Bankruptcy Rule 2019, according to the court, gives shareholders a right to the committee members' trading information, enabling the shareholders to make an informed decision whether the committee will represent their interests. Id. It also allows parties to gauge "the credibility of an important group that has chosen to appear in the bankruptcy case and play a major role." To uncover divided loyalties, Judge Gropper held, the shareholders have a right to know whether the committee members purchased their debt and their stock at the same time. Id. The shareholders are even entitled to know whether the committee members may sell their interests in the future.

Group action was the decisive factor here. As Judge Gropper noted, "[b]y acting as a group, the members of [the] shareholders' Committee subordinated to the requirements of Rule 2019 their interest in keeping private the prices at which they individually purchased or sold the Debtors' securities."

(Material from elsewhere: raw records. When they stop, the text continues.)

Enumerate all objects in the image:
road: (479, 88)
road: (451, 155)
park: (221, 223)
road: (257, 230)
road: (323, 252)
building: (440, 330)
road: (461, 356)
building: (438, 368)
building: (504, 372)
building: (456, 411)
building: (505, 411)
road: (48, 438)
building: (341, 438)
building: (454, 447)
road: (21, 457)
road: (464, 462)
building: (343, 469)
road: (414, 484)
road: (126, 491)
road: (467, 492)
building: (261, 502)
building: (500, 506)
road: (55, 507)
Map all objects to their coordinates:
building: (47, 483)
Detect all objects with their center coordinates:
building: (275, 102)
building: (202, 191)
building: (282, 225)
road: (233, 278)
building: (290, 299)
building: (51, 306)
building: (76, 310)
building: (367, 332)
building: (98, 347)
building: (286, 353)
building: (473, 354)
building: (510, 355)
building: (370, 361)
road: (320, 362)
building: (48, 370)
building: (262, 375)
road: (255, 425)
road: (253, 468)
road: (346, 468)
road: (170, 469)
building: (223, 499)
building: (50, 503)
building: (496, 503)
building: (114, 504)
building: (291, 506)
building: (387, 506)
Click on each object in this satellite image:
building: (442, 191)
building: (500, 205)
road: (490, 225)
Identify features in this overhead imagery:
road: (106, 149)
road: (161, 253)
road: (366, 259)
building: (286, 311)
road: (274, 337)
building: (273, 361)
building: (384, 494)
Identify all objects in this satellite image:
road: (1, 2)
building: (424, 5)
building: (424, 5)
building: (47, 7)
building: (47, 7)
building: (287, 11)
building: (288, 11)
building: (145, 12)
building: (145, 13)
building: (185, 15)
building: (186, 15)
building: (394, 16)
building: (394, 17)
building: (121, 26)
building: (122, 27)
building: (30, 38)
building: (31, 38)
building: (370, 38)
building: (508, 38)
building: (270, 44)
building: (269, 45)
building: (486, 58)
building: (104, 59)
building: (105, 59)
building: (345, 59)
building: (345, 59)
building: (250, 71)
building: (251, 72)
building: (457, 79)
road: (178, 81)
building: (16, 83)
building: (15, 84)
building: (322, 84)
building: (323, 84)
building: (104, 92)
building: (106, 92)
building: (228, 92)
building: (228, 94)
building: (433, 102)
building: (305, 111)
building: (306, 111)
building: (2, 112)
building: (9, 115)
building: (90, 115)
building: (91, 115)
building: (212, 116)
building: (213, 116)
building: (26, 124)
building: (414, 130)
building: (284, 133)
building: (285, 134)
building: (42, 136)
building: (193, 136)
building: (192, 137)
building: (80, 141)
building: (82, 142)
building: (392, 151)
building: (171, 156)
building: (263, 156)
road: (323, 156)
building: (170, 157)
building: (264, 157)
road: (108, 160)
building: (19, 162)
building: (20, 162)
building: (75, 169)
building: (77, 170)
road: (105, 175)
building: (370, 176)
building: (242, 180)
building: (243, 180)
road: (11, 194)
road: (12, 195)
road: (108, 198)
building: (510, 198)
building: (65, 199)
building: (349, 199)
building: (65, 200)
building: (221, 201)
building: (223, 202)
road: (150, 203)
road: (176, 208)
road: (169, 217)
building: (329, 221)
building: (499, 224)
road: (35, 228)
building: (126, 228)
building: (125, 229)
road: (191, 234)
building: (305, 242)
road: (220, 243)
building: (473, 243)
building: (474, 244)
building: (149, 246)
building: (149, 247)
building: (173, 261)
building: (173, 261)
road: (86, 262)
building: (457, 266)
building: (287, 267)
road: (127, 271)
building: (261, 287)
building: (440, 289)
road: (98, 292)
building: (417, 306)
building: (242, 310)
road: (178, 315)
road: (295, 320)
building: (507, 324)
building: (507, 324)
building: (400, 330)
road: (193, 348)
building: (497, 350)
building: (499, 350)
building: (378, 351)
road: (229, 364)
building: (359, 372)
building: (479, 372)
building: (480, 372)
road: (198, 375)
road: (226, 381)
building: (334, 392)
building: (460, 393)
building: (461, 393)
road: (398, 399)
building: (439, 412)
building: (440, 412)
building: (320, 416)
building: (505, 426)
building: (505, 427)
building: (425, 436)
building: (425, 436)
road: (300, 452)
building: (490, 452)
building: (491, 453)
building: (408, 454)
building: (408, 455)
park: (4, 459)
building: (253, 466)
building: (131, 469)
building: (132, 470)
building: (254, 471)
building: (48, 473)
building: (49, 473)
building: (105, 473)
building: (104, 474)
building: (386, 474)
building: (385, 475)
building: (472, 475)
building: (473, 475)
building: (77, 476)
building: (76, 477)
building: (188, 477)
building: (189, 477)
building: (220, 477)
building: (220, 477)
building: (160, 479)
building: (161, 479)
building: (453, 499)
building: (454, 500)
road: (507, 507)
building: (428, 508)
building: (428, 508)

Enforcement of Bankruptcy Rule 2019 disclosure requirements is hardly novel. Courts have already relied on the rule to promote transparency in asbestos reorganization cases. Baron & Budd, P.C. v. Unsecured Asbestos Claimants Committee (In re Congoleum Corp.), (held, law firms representing multiple plaintiffs in asbestos reorganization case must file Rule 2019 statements disclosing any co-counsel, referral, or fee sharing relationships among attorneys); see Michael L. Cook, “Transparency in Asbestos Reorganizations: A Modest Remedy,” Daily Bankruptcy Review, Dec. 22, 2004.

Judge Gropper’s ruling is a reminder that courts may compel shareholders and creditors to disclose confidential trading information. An entity’s failure to comply with Bankruptcy Rule 2019 could even result in the court’s disregarding its claims. See In re Manville Forest Products Corp., 89 B.R. 358, 376-77 (Bankr. S.D.N.Y. 1988). As shown by Judge Gropper's denial of the committee's motion to file its confidential information under seal, courts may give a higher priority to public disclosure over protecting confidential information.

There may no longer be safety in group action. Other debtors may follow Northwest’s lead and use Bankruptcy Rule 2019 to attack critics serving on ad hoc committees. If Judge Gropper's decision stands, acting as a group will deny investors assurance that their trading facts will remain confidential in a reorganization case. Thus, these two rulings may have a significant impact on how hedge funds act in chapter 11 cases.

The ad hoc committee received an order extending its time to appeal the Feb. 26 decision until March 14, and three of Northwest's stockholders have asked the bankruptcy court to reconsider its earlier ruling. Given the potential impact of Judge Gropper's decisions on the hedge fund industry, we expect members of the ad hoc committee to continue challenging the decision aggressively.